Artificial-Noise-Aided Space–Time Line Code for Enhancing Physical Layer Security of Multiuser MIMO Downlink Transmission

We consider secure downlink multiple-input–multiple-output (MIMO) communications between a transmitter and multiple users when there exists a passive eavesdropper. A downlink main channel between the transmitter and a user is estimated through uplink pilot symbols in a time-division duplex mode. On the other hand, to hinder an eavesdropper from estimating the eavesdropper channel between the transmitter and the eavesdropper, the transmitter does not send any pilot symbols. The main channel is hence available at the transmitter only, while the eavesdropper channel is unavailable at any node. Assuming these channel state information (CSI) conditions, we propose a MIMO transmission method using space–time line code (STLC) with artificial noise (AN) for enhancing the physical layer security. The STLC enables noncoherent detection at the receiver, i.e., a user, without CSI and achieves full spatial diversity.
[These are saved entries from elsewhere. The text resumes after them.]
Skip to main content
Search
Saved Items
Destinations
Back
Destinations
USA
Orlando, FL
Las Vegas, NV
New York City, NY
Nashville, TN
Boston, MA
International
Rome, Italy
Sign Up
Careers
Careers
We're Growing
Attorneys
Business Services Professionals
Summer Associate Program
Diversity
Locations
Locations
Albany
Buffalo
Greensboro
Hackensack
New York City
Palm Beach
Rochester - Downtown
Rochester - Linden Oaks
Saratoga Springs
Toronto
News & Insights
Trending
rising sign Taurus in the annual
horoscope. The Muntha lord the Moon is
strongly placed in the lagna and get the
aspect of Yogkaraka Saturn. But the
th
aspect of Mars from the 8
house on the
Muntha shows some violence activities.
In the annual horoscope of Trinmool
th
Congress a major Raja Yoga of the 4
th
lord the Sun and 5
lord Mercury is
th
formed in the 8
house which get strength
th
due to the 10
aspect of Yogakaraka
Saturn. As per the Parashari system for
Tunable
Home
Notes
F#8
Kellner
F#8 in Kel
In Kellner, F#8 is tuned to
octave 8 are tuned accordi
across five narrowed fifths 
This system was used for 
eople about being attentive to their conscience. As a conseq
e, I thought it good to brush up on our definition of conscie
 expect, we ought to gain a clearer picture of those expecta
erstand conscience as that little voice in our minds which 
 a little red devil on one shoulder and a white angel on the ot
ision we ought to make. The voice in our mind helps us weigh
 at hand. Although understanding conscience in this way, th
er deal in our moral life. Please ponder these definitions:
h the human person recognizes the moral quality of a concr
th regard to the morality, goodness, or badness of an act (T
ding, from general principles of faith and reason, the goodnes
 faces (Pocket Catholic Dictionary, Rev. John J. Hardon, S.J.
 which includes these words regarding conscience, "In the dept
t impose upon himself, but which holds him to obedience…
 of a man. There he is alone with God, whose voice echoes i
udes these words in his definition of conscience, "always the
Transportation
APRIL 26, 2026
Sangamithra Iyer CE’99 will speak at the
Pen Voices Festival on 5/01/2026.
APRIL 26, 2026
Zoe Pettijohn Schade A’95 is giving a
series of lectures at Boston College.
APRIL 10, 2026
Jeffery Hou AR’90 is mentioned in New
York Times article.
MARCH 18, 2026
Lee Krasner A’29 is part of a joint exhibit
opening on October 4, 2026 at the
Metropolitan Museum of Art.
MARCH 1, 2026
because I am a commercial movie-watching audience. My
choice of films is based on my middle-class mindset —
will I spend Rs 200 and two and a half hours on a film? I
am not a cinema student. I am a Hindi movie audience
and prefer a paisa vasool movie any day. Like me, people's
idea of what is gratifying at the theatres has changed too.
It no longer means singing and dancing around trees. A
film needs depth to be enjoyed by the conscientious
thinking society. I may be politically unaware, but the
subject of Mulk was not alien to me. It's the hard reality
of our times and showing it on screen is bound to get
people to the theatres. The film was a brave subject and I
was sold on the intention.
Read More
We derive the lower bound of the secrecy sum rate for the proposed STLC transmission method without AN, with AN, and with AN and imperfect CSI. Moreover, numerical results verify that the proposed STLC scheme outperforms the conventional eigen-beamforming and the precoding space-time block code in terms of secrecy sum rate regardless of the signal-to-noise ratio, the number of transmit antennas, and the CSI uncertainty.